(My Current Newspaper Column)
(My Current Newspaper Column)
I almost received a free acupuncture treatment this morning…from a needle-nosed hummingbird. Note to self: Do NOT drink coffee from bright red University of Georgia mug on the back deck. This summer we set up an all-you-can-drink sugar water buffet in the backyard. Actually it’s just one feeder, but it is slightly smaller than a silo. If you’re not seeing any hummingbirds in your area it is because they’ve all moved to our yard where the rent is free and it’s Happy Hour at the bar all day. I think the hummers like our feeder better than the neighbor’s not just because ours is visible from 30,000 feet and the juice color is neon cherry that glows in the dark, but our hyper-sweet recipe makes pancake syrup taste weak by comparison. We probably should tone it down because several birds have become hyperglycemic and three of the nectar addicts are in rehab.
In watching (and ducking) the flurry of hummingbird activity from the wooden deck of the aircraft carrier I’ve observed some behavior that reminds me of children… and many adults, including myself. First, you can’t help but notice that hummingbirds are not just territorial, they are selfish and paranoid. I don’t know why the manufacturers put four tiny drinking portals on a hummingbird feeder, because there will NEVER be more than one bird bellying up to the bar at a time. That is because hummingbirds are also fighter pilots. Two hummingbirds and a feeder means an aerial battle at supersonic speeds that make Top Gun seem like Snoopy & the Red Baron.
Besides obviously needing a regular dose of Ritalin and a switch to decaf, hummingbirds must be lonely. I don’t see how they have any friends because it appears that every other hummingbird is seen as a rival or a thief. I’m trying to understand why hummingbirds are not in fact extinct from breeding problems, namely failure to breed. Constantly driving off potential mates would seem to be a major obstacle to parenthood. Yet given that hummingbirds continue to be born, something must be happening at night that I don’t know about. However, if leisurely lovemaking is premium pleasure, then hummingbirds must be the least satisfied of all God’s creation. But I digress…

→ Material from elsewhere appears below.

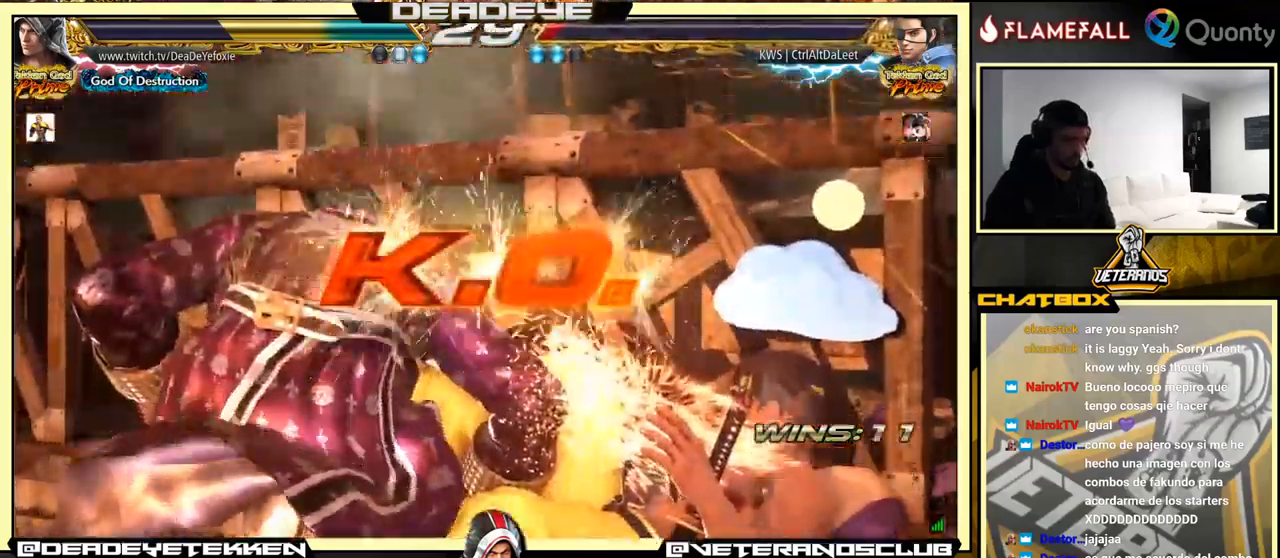
{"buttons": [], "left_stick": "center", "events": [[266, "left_stick", "center"]]}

What strikes me as humanesque about hummingbirds is their selfishness and lack of generosity. In Seven Habits of Highly Effective People Stephen Covey writes of the abundance mentality versus scarcity mentality. The abundance mentality is revealed when a person believes there are enough resources and success to share with others. The scarcity mentality is rooted in the belief that given a limited amount of resources, a person must hoard what they have and protect them from others. Children show either an abundance or scarcity mentality with their candy, but adults do so with their less tangible prizes such as opportunity, advancement, recognition, affirmation, applause, and praise. Give two boys identical wedges of pie and they will instinctively look to see who has the larger piece. Have you ever congratulated or affirmed one of your children and heard his sibling either minimize the accomplishment or point out one of his own praise-worthy deeds or qualities? A child will tend to imagine praise to be like a pie—a finite and limited (and highly valued) sphere, so he better get his share. I’ve observed one territorial hummer, his tank likely full, lighting on a nearby branch. But he cannot rest having enjoyed his portion because he is constantly warding off other shoppers as if saying, “No, I’m not thirsty, but you can’t have any regardless.”
And that is different than adults, how? Can you celebrate a co-worker’s success or recognition without jealousy? If an opportunity arises and you can either hoard the spotlight or share it which do you choose? What happens inside when you feel you didn’t receive all the credit and appreciation you think you deserved on a project whether that was organizing a non-profit fundraiser or collaborating with a sibling on Mom’s surprise party. One of my favorite quotes to remind me of the abundance mentality is one Ronald Reagan kept on his desk: “There is no limit to how far a man can go if he doesn’t mind who gets the credit.”